── Data to process
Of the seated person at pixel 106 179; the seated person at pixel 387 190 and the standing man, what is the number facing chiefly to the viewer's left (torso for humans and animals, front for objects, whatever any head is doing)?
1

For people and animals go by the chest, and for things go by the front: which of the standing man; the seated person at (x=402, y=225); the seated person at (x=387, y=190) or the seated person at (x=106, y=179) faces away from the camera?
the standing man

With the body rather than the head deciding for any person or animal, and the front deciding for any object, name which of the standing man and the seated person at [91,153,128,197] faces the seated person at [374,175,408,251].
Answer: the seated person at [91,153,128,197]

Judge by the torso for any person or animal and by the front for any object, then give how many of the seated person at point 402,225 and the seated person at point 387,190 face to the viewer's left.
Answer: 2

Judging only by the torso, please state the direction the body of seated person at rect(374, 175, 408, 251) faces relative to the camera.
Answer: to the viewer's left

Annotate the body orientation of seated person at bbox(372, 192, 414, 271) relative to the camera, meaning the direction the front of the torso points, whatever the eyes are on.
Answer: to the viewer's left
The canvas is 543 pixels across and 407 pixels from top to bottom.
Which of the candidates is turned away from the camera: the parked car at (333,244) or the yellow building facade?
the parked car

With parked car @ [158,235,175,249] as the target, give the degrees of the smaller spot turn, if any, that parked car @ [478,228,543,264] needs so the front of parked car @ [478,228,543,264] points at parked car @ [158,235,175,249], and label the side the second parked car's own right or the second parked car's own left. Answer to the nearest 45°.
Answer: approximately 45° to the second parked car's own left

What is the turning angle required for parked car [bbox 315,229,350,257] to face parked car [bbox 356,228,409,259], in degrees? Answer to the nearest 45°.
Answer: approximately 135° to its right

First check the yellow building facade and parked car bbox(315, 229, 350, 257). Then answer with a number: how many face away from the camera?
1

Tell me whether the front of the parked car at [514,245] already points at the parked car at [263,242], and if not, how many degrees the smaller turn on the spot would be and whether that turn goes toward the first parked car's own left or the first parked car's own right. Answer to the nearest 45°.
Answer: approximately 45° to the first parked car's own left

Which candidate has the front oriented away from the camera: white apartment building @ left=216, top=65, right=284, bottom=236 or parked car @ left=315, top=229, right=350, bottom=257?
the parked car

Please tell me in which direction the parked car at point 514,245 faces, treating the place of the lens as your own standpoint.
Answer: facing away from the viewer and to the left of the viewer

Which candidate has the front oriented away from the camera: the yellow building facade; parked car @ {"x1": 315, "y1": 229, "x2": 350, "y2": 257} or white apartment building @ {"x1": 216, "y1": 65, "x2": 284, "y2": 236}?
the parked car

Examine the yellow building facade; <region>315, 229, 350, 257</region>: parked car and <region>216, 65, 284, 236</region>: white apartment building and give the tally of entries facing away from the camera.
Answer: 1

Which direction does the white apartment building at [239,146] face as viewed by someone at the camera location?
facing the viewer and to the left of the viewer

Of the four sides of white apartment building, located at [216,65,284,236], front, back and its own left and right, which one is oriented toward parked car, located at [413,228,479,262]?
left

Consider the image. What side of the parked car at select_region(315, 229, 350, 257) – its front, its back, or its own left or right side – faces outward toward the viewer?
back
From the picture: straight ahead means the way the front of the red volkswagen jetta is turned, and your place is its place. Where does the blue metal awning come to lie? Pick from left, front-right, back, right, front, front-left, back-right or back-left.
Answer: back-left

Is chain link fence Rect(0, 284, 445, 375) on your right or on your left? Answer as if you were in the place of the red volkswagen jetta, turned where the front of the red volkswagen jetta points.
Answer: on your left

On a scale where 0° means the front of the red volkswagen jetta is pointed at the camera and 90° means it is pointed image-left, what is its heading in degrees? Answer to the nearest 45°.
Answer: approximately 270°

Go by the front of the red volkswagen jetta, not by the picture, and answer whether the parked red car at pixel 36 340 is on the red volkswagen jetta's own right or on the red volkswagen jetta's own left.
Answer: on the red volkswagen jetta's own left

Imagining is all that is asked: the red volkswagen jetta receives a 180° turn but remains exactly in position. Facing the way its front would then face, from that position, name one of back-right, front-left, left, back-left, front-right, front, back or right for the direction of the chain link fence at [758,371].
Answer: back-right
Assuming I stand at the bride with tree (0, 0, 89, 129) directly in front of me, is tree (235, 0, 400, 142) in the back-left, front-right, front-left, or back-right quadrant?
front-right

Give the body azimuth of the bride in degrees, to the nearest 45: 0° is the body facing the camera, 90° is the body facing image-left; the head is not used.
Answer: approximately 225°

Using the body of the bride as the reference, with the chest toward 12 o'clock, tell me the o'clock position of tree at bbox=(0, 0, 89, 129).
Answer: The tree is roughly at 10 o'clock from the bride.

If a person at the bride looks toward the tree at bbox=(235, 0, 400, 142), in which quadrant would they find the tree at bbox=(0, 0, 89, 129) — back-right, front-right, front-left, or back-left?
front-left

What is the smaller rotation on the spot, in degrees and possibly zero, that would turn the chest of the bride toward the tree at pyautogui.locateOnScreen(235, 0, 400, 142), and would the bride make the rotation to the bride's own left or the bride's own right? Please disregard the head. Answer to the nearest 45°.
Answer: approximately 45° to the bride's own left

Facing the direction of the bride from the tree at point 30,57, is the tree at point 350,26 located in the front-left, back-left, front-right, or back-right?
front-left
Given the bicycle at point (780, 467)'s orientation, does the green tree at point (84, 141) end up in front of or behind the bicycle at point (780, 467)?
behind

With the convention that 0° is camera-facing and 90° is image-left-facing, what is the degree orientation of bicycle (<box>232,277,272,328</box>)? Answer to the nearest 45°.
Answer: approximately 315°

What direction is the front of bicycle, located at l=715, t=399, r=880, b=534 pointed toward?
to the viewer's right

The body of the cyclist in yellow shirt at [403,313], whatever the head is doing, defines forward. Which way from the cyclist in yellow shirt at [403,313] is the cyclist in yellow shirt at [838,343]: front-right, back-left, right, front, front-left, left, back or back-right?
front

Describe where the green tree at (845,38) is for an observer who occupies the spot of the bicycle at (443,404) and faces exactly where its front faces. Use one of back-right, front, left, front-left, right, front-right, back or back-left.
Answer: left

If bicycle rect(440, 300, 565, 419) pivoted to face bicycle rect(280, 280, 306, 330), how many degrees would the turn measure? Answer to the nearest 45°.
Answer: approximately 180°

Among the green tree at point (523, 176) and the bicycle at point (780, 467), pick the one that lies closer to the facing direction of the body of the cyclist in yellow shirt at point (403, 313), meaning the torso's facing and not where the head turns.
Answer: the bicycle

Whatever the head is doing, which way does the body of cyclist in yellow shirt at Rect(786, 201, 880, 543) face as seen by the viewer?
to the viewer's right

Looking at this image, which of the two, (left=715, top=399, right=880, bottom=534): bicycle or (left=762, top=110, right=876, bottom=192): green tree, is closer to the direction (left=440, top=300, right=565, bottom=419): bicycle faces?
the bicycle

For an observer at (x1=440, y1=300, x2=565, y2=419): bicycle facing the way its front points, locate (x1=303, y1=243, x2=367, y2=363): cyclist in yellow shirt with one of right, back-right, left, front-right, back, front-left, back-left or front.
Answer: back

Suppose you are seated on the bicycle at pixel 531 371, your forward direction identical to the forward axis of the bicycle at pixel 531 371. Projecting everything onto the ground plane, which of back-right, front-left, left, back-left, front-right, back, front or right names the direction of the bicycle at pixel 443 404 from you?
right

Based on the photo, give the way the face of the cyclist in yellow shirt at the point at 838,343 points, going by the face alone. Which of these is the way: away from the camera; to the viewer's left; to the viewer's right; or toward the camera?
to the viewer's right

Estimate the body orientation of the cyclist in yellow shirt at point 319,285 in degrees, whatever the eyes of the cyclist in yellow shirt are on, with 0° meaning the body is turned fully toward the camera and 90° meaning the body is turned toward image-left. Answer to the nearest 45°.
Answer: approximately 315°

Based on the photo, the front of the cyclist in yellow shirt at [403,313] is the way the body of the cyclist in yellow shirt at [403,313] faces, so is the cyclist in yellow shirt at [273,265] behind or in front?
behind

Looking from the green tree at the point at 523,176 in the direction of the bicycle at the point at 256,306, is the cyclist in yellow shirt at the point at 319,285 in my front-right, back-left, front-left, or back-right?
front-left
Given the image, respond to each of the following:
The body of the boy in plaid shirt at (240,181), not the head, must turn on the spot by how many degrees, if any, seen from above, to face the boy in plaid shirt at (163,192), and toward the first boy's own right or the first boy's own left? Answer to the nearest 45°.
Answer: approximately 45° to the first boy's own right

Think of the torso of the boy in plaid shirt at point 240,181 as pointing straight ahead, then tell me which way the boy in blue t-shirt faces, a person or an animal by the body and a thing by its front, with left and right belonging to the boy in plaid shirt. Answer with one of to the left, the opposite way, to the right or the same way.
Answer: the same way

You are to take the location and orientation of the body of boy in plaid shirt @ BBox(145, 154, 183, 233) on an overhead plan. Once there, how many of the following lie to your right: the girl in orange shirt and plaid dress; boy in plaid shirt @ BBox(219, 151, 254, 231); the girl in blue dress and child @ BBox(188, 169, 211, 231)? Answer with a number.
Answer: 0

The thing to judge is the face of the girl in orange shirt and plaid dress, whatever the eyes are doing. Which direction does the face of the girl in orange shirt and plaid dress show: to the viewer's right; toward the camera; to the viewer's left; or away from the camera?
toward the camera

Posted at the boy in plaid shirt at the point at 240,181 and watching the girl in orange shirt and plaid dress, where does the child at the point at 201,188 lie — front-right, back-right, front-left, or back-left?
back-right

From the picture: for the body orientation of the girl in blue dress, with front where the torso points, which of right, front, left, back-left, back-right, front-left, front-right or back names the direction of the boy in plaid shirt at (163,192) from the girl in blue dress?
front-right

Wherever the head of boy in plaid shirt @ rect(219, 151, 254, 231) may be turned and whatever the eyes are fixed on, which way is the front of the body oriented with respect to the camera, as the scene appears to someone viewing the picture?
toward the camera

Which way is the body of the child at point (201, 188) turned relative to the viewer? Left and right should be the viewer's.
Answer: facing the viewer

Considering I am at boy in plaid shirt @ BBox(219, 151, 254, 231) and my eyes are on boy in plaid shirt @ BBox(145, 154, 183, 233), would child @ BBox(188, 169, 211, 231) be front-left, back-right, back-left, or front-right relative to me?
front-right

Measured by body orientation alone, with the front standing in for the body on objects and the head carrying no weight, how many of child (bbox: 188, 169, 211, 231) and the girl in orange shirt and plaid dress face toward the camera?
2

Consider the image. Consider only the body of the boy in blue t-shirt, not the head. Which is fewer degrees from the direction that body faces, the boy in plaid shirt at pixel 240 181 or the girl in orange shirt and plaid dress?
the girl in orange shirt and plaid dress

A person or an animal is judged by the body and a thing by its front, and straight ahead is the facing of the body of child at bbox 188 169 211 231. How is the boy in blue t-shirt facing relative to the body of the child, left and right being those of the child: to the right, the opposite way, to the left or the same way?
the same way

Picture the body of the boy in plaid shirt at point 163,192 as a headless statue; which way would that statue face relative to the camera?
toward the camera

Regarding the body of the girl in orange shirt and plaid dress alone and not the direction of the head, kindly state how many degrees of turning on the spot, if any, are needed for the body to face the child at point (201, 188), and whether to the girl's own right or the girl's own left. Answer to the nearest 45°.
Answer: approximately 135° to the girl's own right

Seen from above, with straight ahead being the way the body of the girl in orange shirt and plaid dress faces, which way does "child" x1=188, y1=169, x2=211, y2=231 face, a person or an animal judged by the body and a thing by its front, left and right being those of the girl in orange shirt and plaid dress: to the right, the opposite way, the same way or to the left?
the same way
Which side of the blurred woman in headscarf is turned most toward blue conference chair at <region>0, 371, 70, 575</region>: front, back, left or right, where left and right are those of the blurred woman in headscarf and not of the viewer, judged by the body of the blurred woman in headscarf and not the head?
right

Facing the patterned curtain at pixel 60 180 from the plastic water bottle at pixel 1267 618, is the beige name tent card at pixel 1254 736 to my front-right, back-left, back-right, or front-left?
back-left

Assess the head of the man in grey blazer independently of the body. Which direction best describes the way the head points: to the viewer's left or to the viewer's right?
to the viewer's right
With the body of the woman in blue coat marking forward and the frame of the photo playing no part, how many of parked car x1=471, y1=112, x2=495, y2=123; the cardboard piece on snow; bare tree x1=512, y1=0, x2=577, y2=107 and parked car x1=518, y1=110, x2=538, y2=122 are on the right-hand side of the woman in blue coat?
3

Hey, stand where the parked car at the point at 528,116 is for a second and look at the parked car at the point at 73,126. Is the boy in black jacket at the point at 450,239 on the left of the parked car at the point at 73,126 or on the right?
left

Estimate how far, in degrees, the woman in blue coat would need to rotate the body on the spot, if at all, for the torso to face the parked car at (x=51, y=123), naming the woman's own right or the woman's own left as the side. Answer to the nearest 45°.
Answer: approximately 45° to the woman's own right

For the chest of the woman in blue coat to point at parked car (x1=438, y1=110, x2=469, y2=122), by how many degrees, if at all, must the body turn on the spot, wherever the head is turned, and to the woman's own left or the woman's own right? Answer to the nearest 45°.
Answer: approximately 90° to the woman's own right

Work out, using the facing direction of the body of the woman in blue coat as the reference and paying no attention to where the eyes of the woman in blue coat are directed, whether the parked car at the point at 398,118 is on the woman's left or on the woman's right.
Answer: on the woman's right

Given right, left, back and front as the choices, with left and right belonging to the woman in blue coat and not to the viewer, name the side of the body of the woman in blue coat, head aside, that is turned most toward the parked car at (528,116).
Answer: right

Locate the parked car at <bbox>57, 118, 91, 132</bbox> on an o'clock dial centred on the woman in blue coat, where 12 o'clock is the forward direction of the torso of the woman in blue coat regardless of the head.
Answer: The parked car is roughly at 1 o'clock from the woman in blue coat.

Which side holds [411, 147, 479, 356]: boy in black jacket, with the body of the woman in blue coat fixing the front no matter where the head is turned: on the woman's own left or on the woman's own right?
────
Write out verbatim the section of the material that begins with the line containing "Go by the front of" and ends with the line containing "Answer: on the red", both of those lines included.

Go by the front of the red volkswagen jetta, not by the picture, and answer whether the parked red car at pixel 36 340 is on the red volkswagen jetta's own right or on the red volkswagen jetta's own left.
Answer: on the red volkswagen jetta's own left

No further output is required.